Word for word, retype the lines from the one containing "date de publication" to the one containing "Kaufvertrag widerrufen" below, keeping both end lines and dropping the pictures.
-- DATASET CONTENT follows --
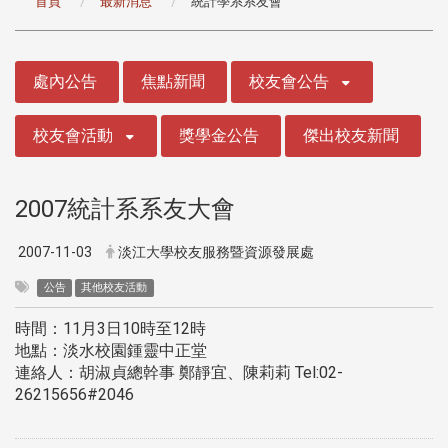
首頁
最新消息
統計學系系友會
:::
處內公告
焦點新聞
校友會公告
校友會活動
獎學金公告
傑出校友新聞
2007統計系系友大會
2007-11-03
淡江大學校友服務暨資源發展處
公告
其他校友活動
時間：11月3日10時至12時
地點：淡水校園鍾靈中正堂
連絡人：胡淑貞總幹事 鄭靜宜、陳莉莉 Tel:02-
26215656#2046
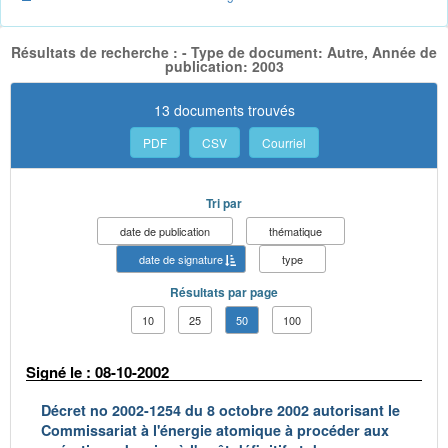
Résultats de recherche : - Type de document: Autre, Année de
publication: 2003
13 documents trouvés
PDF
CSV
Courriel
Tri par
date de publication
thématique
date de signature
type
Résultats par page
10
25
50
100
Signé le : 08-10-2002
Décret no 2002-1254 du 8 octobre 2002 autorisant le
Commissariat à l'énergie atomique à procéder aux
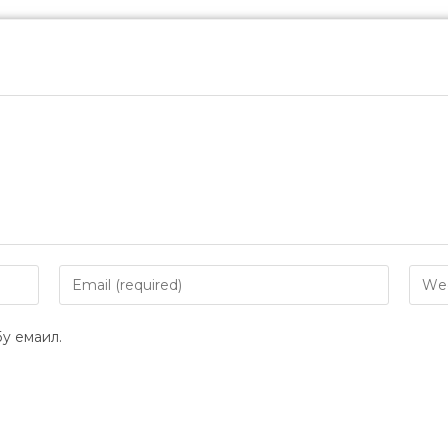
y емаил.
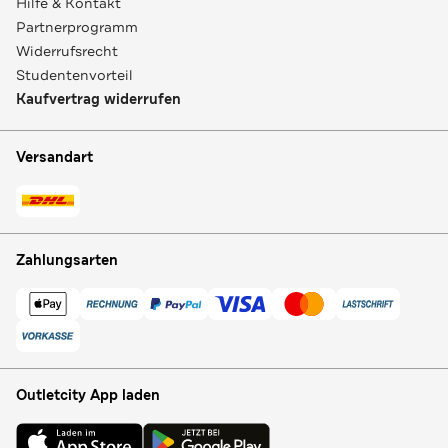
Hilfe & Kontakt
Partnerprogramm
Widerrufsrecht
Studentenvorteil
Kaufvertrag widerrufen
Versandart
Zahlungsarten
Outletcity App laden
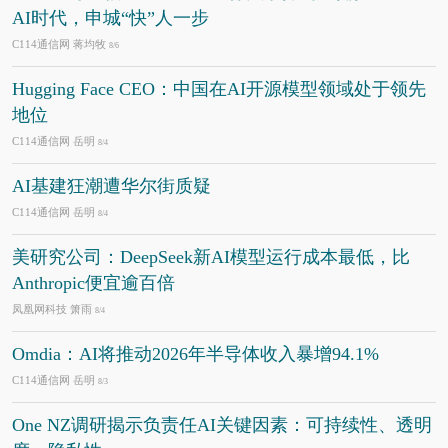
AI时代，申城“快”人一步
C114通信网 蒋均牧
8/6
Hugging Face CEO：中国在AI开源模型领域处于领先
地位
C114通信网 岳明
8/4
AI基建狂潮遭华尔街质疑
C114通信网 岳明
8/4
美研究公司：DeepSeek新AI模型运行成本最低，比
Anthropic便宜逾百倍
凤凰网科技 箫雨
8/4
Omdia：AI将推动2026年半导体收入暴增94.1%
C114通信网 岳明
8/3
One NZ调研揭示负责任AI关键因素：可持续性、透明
-- DATASET CONTENT concluded --
RESULT OF THE EXERCISE
date de publication
thématique
date de signature
type
Résultats par page
10
25
50
100
Signé le : 08-10-2002
Décret no 2002-1254 du 8 octobre 2002 autorisant le
Commissariat à l'énergie atomique à procéder aux
y емаил.
Hilfe & Kontakt
Partnerprogramm
Widerrufsrecht
Studentenvorteil
Kaufvertrag widerrufen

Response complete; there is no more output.